* _Written problem a_
According to the article on Jeff Bezos, in what year and where was Blue Origin founded?

*** Article

Jeff Bezos Says He's Using Amazon 'Lottery Winnings' to Put Humans in Space

7-21-17 Jeff Bezos
Upon accepting the first Buzz Aldrin Space Innovation Award from the famous astronaut at a gala on Saturday, Bezos talked about using his "lottery winnings" from Amazon to fund his push into space. He'd like... Alex Wong/Getty Images

Jeff Bezos became one of the richest people in the world thanks to an online book retailer he founded and ran, at first, out of his garage in Seattle. As the endeavor grew into the all-mighty shopping site Amazon.com, so did Bezos's wealth. A spike in Amazon's stock last month after the company purchased Whole Foods pushed him within $5 billion of the top spot on the wealth list, now held by Bill Gates.

"I have won this lottery," Bezos said at a gala held on Saturday at the Kennedy Space Center in Cape Canaveral in Florida. "It's a gigantic lottery, and it's called Amazon.com. And I'm using my lottery winnings to push us a little further into space," he added. "I feel incredibly lucky to be able to do that," having had a passion for space exploration since childhood.

The gala, which celebrated 48 years since the Apollo 11 moon landing on July 20, 1969, was a fundraiser for Buzz Aldrin's ShareSpace Foundation. Aldrin, who was the second man and one of only a dozen ever to walk on the moon, presented Bezos with the first Buzz Aldrin Space Innovation Award.

"Jeff Bezos told me on a recent visit to Blue Origin that he's been dreaming of space since the age of 5 years old," Aldrin said. "He watched Neil [Armstrong], Mike [Collins] and me journey to the moon during Apollo 11 in 1969. Since then, he has charted his course through innovation, and he's been quietly breaking barriers with Blue Origin."

Bezos founded Blue Origin in 2000, two years before Elon Musk's SpaceX, in Kent, Washington. For many years the company kept its plans quiet—"Blue Origin keeps a very low, even secretive profile about its activities," the NewSpace Journal wrote in 2013—emerging into the public eye only in recent years. The private company focuses on developing technologies to enable commercial human space transportation and "has a long-term vision of greatly increasing the number of people that fly into space so that we humans can better continue exploring the solar system."

******
*** Entries

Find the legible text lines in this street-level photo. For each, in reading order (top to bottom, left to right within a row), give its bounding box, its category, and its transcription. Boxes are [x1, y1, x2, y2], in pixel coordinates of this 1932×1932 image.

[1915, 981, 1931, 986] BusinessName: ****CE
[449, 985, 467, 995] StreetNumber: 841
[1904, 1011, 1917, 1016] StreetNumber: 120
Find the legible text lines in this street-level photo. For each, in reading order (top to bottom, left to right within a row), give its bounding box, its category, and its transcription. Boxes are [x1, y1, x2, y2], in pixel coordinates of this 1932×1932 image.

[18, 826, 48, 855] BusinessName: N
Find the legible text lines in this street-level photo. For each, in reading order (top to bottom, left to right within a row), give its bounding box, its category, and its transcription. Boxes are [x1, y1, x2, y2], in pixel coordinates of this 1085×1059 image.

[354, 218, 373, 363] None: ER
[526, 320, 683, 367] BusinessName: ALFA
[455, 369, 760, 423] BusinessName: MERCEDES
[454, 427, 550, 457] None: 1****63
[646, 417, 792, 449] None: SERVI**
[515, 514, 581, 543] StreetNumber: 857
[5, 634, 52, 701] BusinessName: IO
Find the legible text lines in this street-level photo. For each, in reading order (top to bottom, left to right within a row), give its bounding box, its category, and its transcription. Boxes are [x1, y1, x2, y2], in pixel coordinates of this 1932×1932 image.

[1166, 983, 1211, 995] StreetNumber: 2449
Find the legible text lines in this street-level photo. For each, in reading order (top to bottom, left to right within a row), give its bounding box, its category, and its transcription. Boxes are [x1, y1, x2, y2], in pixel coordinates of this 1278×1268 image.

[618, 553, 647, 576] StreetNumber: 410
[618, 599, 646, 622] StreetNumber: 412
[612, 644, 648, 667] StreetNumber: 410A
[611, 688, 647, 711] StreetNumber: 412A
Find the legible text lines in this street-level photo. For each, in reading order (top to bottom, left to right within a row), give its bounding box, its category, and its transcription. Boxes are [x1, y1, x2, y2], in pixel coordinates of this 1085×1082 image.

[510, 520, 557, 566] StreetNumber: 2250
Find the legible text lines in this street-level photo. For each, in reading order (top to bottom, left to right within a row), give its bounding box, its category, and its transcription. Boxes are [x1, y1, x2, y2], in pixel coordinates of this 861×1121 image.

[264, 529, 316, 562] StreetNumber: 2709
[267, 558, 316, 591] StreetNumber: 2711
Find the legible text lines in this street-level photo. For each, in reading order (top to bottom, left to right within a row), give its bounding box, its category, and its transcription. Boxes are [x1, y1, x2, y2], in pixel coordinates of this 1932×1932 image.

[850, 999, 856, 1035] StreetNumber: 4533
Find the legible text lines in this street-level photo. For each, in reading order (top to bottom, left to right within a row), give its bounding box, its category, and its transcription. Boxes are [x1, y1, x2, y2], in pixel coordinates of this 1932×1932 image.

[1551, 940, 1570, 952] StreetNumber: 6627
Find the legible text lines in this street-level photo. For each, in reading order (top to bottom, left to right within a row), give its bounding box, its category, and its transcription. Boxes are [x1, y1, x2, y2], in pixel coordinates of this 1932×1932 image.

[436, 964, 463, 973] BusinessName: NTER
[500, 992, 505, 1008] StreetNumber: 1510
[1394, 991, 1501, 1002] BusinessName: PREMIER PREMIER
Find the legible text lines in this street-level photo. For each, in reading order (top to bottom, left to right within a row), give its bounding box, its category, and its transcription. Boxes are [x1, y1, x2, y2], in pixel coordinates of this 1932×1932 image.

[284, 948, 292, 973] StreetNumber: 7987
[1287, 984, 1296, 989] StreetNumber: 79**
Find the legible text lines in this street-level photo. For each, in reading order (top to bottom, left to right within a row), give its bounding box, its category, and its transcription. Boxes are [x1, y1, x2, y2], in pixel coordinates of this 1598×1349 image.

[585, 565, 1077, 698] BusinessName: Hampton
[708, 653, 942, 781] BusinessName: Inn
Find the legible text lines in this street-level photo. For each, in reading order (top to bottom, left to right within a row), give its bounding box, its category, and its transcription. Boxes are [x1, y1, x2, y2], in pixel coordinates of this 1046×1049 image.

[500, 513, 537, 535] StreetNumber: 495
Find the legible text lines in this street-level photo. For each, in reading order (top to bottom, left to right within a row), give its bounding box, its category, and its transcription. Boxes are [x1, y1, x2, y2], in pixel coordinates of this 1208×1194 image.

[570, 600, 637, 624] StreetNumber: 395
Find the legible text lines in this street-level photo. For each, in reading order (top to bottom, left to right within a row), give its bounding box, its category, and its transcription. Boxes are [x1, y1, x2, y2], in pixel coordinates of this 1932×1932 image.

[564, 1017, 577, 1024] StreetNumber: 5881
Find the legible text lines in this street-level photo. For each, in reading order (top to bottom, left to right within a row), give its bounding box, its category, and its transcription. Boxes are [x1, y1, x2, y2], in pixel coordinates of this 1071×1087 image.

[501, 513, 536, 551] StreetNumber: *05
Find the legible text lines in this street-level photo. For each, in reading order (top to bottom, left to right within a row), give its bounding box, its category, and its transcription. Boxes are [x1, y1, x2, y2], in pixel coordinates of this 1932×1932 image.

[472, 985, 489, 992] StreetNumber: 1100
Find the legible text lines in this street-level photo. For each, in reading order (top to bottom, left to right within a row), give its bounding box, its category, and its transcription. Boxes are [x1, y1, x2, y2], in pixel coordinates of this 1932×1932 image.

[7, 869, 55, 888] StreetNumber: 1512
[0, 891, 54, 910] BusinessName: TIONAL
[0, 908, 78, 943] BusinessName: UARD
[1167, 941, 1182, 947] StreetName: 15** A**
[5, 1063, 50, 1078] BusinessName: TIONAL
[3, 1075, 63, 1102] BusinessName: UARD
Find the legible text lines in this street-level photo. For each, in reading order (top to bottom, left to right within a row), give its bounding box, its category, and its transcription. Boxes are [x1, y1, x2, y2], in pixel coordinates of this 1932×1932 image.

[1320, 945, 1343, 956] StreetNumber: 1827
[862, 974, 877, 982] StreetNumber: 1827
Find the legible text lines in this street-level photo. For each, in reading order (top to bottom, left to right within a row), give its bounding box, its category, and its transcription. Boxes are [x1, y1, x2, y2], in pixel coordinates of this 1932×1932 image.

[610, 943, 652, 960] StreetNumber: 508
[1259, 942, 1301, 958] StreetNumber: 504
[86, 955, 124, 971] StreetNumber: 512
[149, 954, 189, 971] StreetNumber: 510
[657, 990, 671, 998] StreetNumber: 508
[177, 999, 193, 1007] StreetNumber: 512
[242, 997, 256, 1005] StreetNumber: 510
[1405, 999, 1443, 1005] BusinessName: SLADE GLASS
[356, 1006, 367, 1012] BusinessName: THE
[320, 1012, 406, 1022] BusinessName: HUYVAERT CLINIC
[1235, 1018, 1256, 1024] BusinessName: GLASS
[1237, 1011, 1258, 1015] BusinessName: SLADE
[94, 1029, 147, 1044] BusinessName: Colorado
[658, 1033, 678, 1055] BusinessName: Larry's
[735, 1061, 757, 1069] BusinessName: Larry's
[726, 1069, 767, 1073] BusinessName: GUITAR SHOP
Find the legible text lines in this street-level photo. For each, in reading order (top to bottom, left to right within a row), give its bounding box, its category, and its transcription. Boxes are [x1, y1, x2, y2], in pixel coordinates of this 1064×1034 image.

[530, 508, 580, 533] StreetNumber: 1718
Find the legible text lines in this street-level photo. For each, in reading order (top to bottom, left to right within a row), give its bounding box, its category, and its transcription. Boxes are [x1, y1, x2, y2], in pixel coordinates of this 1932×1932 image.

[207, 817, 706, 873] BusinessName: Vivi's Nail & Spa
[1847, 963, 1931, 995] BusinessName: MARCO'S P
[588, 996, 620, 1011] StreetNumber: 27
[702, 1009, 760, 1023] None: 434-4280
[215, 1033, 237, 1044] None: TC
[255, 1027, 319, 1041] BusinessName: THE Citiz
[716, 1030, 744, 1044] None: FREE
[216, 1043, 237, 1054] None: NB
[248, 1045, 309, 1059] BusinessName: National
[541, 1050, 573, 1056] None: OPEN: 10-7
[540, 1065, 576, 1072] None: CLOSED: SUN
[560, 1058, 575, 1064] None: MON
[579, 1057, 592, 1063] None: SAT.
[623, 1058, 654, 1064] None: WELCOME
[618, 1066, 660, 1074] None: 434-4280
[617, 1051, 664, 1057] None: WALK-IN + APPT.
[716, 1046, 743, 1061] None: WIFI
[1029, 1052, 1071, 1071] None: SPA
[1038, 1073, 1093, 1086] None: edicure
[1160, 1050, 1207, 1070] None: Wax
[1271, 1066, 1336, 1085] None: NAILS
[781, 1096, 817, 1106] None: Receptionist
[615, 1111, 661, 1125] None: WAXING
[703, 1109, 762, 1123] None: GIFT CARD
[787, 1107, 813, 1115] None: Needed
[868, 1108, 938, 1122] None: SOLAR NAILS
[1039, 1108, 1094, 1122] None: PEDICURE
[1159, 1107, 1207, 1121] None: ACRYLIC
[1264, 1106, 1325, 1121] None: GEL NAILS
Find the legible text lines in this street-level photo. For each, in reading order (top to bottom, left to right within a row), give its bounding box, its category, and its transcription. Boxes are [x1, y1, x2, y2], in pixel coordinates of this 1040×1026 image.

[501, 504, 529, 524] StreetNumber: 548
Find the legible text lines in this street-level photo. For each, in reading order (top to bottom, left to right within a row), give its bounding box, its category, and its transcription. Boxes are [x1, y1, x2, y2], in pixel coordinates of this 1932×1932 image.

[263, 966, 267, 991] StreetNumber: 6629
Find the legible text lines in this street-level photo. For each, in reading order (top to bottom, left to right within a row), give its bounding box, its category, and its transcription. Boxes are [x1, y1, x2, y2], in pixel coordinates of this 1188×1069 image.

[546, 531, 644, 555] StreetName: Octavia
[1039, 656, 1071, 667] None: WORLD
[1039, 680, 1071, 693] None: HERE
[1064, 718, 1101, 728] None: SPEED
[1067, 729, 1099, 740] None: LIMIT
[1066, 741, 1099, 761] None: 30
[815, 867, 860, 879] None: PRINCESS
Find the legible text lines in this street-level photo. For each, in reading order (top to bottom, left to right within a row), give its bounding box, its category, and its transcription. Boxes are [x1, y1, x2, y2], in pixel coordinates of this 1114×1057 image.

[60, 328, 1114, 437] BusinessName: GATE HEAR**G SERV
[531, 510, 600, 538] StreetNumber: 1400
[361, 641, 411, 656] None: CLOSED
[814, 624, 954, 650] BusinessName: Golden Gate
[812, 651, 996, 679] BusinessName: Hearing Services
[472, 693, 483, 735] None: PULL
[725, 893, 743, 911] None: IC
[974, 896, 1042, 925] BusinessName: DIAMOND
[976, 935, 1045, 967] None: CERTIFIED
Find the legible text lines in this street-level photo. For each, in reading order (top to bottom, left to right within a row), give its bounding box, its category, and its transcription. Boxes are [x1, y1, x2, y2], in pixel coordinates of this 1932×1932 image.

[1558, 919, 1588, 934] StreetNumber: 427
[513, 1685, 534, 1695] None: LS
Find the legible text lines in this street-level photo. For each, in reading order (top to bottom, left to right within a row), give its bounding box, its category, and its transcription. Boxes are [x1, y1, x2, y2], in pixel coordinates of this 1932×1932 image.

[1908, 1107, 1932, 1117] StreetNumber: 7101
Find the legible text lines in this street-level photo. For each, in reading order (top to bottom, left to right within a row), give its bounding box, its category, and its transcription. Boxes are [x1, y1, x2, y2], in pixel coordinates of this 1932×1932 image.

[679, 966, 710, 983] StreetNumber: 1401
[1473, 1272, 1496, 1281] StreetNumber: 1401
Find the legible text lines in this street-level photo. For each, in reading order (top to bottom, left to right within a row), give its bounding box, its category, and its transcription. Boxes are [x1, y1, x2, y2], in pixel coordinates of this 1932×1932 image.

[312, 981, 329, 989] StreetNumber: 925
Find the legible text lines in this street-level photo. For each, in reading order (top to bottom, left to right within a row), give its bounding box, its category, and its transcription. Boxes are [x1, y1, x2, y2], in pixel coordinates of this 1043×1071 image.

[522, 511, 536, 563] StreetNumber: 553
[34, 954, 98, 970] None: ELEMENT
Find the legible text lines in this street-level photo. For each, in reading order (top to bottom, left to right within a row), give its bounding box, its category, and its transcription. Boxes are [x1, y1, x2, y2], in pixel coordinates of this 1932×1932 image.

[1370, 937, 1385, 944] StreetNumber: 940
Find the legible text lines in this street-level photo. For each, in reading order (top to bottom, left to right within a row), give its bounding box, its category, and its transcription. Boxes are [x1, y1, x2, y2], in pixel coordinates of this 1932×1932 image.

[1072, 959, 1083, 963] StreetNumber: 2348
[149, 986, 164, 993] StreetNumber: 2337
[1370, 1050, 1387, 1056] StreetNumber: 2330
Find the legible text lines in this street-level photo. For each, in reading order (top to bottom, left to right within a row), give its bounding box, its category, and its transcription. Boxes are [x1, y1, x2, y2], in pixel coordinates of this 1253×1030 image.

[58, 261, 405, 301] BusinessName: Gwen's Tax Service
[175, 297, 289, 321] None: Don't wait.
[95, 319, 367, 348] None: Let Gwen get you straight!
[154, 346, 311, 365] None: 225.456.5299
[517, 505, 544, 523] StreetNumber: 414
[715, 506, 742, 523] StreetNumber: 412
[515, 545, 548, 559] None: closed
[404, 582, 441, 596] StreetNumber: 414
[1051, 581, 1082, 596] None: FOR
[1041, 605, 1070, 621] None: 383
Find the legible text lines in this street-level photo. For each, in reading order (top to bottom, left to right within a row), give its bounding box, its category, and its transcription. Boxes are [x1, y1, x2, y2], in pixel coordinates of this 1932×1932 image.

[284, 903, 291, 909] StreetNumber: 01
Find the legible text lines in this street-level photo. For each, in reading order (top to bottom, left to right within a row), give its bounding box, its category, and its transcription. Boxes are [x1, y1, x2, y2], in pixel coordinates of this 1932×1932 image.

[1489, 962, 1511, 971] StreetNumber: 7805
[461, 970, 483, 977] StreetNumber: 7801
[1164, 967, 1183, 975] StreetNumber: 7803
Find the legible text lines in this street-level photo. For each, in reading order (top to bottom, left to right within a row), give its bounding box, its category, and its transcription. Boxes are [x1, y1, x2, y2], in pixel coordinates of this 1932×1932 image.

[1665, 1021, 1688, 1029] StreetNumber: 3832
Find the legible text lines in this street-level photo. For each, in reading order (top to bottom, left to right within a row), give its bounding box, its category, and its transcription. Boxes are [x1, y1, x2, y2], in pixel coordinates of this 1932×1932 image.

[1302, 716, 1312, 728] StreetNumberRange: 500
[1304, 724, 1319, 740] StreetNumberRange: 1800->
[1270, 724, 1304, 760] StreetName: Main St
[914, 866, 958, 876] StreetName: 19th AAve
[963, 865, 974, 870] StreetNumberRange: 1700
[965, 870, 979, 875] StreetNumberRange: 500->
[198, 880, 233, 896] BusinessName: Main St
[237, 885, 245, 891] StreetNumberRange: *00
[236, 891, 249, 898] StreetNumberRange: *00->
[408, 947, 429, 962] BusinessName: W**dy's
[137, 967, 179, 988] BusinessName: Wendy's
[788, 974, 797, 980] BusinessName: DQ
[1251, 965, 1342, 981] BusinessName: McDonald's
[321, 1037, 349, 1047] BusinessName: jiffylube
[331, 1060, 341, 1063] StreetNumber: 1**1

******

* _Written problem b_
Rewrite the records from their start through the line containing "[1904, 1011, 1917, 1016] StreetNumber: 120", inclusive, replacing "legible" with "readable" and leaving everything else unchanged.

* _Correct response a_
Blue Origin was founded in 2000 in Kent, Washington.

* _Correct response b_
Find the readable text lines in this street-level photo. For each, in reading order (top to bottom, left to right within a row), give its bounding box, its category, and its transcription. Boxes are [x1, y1, x2, y2], in pixel coordinates of this 1932×1932 image.

[1915, 981, 1931, 986] BusinessName: ****CE
[449, 985, 467, 995] StreetNumber: 841
[1904, 1011, 1917, 1016] StreetNumber: 120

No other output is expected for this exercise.